It can be a big waste of time for both you and the lawyer if you're not prepared for your first meeting. You have to be ready to discuss the problem and help the lawyer understand what needs to be done.
It could cost you money, too. The more time she has to spend getting up to speed on your case the more she's going to charge you.
Here's a list of things to help you make the first meeting worthwhile:
- Prepare some information in advance. The lawyer may have sent you a questionnaire or form asking for basic information like your full name, address, home telephone number and your business' name and address. Fill it out and bring it with you to the meeting, or if she asks you to, mail it back to her before the meeting
- If you didn't get a form to fill out, write down that information and have it handy in case the attorney asks for it
- Be prepared to explain a little bit about yourself, including your personal and business background. She'll also want to know something about your business, and how much authority you have to speak for the company. Again, she may have asked for this on the questionnaire
- Gather any documents you may think are important or the attorney asked for - either on the phone or on the questionnaire - and make copies for the attorney to keep
- Have a list of other businesses or banks or financial institutions you're having problems with. If the lawyer - or another attorney in her law firm - represents anyone on "the other side of the fence," she has a conflict of interest and most likely won't be able to take your case
- If necessary, make arrangements for time off work and child care well in advance of your scheduled meeting. Also make arrangements for getting to and from the appointment
- Do some research on your own. Check out some of the business law materials on Lawyers.com or go to your local library and learn as much as you can about the legal issues involved in your case. It will help you and your lawyer have a meaningful discussion about your case
Written documentation is especially important in a business setting. Even if a lawyer doesn't ask for documentation beforehand, it's still a good idea to bring a copy of any documents connected to your case:
- A business plan or at least a summary of the information about your business
- A pro forma balance sheet, including assets and liabilities of any new business you're thinking about forming
- A list of investors, directors and officers, including their addresses, telephone numbers, e-mail addresses and other contact information
- A list of vendors, contractors or other parties with whom you're doing or expect to be doing business
- Tax returns, financial statements or corporate records for existing businesses
- A copy of any documents related to the business, such as agreements, minutes of meetings and notes outlining how the business is to be organized
- Letters, memos and other correspondence relating to the business organization
- A diagram or organizational chart of your business. Drawing out a picture or diagram before you meet with your lawyer may be the best thing you can do. It will help you to organize your thoughts and help your lawyer understand what you want to do
- Any employment contracts between the company and key employees
Organize everything in a folder or envelope. You won't lose or forget anything, and it shows your attorney you're serious about your case and are willing and able to help.
Questions to Ask
Write a list of questions to ask at the first meeting. In theory, no question is too silly to ask. Keep in mind, though, you don't want to scare a lawyer out of representing you. Some questions you may want to ask include:
- How much in-court litigation experience does the lawyer have?
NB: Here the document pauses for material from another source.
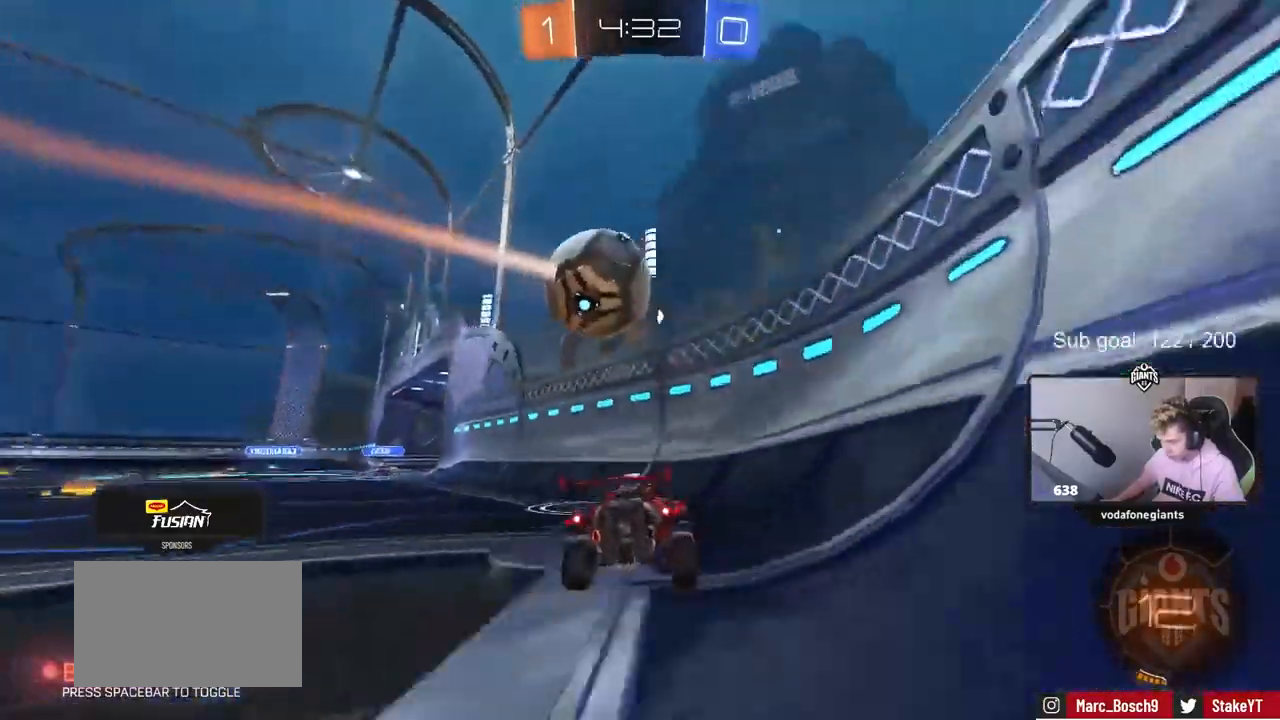
{"keys": ["a", "shift", "w"], "mouse": [], "mouse_move": "still", "events": [[167, "shift", "down"], [283, "shift", "up"], [450, "shift", "down"]]}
- Does the lawyer usually represent plaintiffs (people bringing a lawsuit) or defendants (people who are being sued)?
- How many cases has she handled?
- When was the last time the lawyer took a case to trial?
- How many of her cases have settled?
- What does the lawyer think about arbitration or mediation?
- What percentage of her practice is in the area of expertise you need?
- What problems does the lawyer anticipate with your case?
If you're hiring a lawyer to negotiate a business deal, you want to ask similar questions about the lawyer's background:
- How many transactions of a similar nature has the lawyer handled?
- How much of his work is done in this area?
- What paperwork is involved and how long will it take to finalize?
- How would the lawyer go about handling your situation? What's the process?
- How long will it take to bring the matter to a conclusion?
Don't forget about money. Ask how the lawyer charges for his services:
- Know beforehand if the attorney you're meeting charges a fee for the first meeting or initial consultation. Many lawyers don't charge anything to talk to about a case for the first time, but some do. If the attorney you're meeting charges a fee, make sure to bring a credit card or check book to pay for the advice you got at the meeting
- Ask for a copy of the lawyer's retainer agreement and have it explained to you before you decide on hiring him or his law firm. You may end up paying a lot of money to the lawyer you hire, so make sure you understand what you're signing up for
- Will the lawyer handle the case personally or will it be passed on to another lawyer in the firm? If other attorneys may be involved, ask if you can meet them. Are their fees separate from the lawyer you met?
- What's the lawyer's hourly rate?
- What's an estimate of fees for your case?
- Does the lawyer ever charge a flat fee? What about a contingency fee?
- Does the lawyer advance out-of-pocket costs?
- Do you have to pay a retainer fee up front? Is unused retainer money refunded to you?
Being well prepared to meet your attorney can have a big impact your case. The attorney can give you a good idea of what can be done in your case, and because you have the information needed, he can move quickly to get things started. Make the most of it and get a good start on solving your business problem.